When looking at expenses and debt, as the Ocean Pines Association Board of Directors has been doing during the current budget process, it’s easy to miss the smaller things that will, when taken in total, make a difference.
A recent patron of an Ocean Pines lunch spot, for instance, noticed that the liquor bottles at the bar did not have measured-pour spouts on that particular day. It’s a small thing and it makes for a good stiff drink, but it also cuts deeply into whatever profit that drink might generate.
As has been said many times, a penny saved is not a penny earned, it’s a penny on the bottom line at full value. Although increased revenue is always the objective, tweaking expenses here and there can turn a decent bottom line into a good one.
The directors and association General Manager John Bailey understand that, but many other people might not realize the benefits of penny-pinching where it counts.
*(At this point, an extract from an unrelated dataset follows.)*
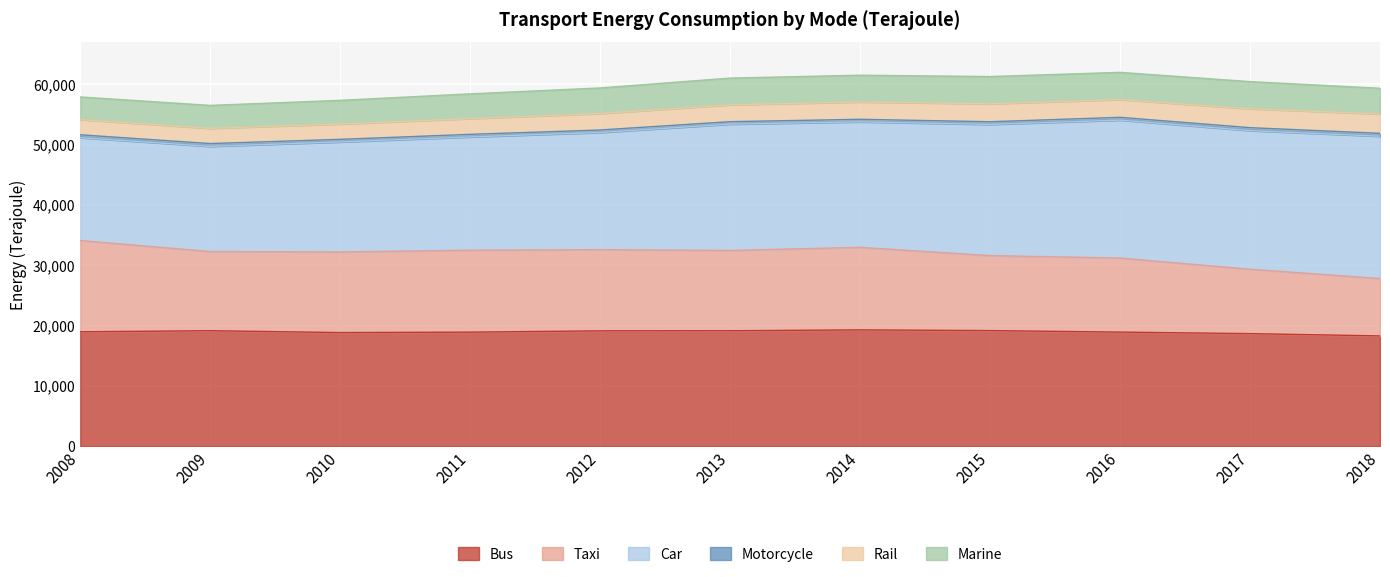

Rank the categories by Marine value from lowest to highest.

2008, 2009, 2010, 2011, 2012, 2018, 2013, 2014, 2017, 2016, 2015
If, for instance, an organization is running a 9 percent profit margin, a penny saved is 11 percent better than a dollar in sales.
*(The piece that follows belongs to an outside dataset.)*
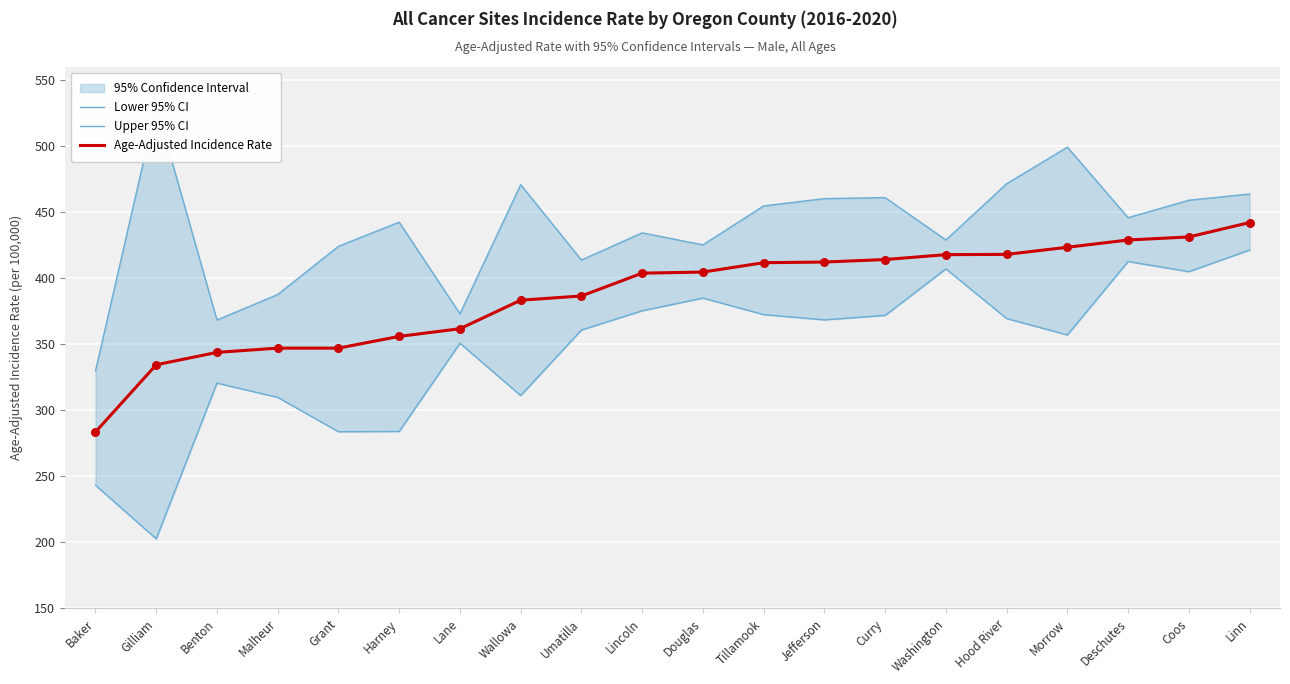

Which series reaches the minimum Y coordinate?

Lower 95% CI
On the revenue side, a company would have to increase its price from $1 to $1.11 to produce the same amount of profit.
Obviously, Ocean Pines can’t save its way out of its deficit without reducing the services that residents depend on and enjoy, hence the increase in assessments.
Still, as Bailey, department heads and the directors put the association back on a better business footing, they will get around to finding the smaller changes that could, in aggregate, improve the situation substantially.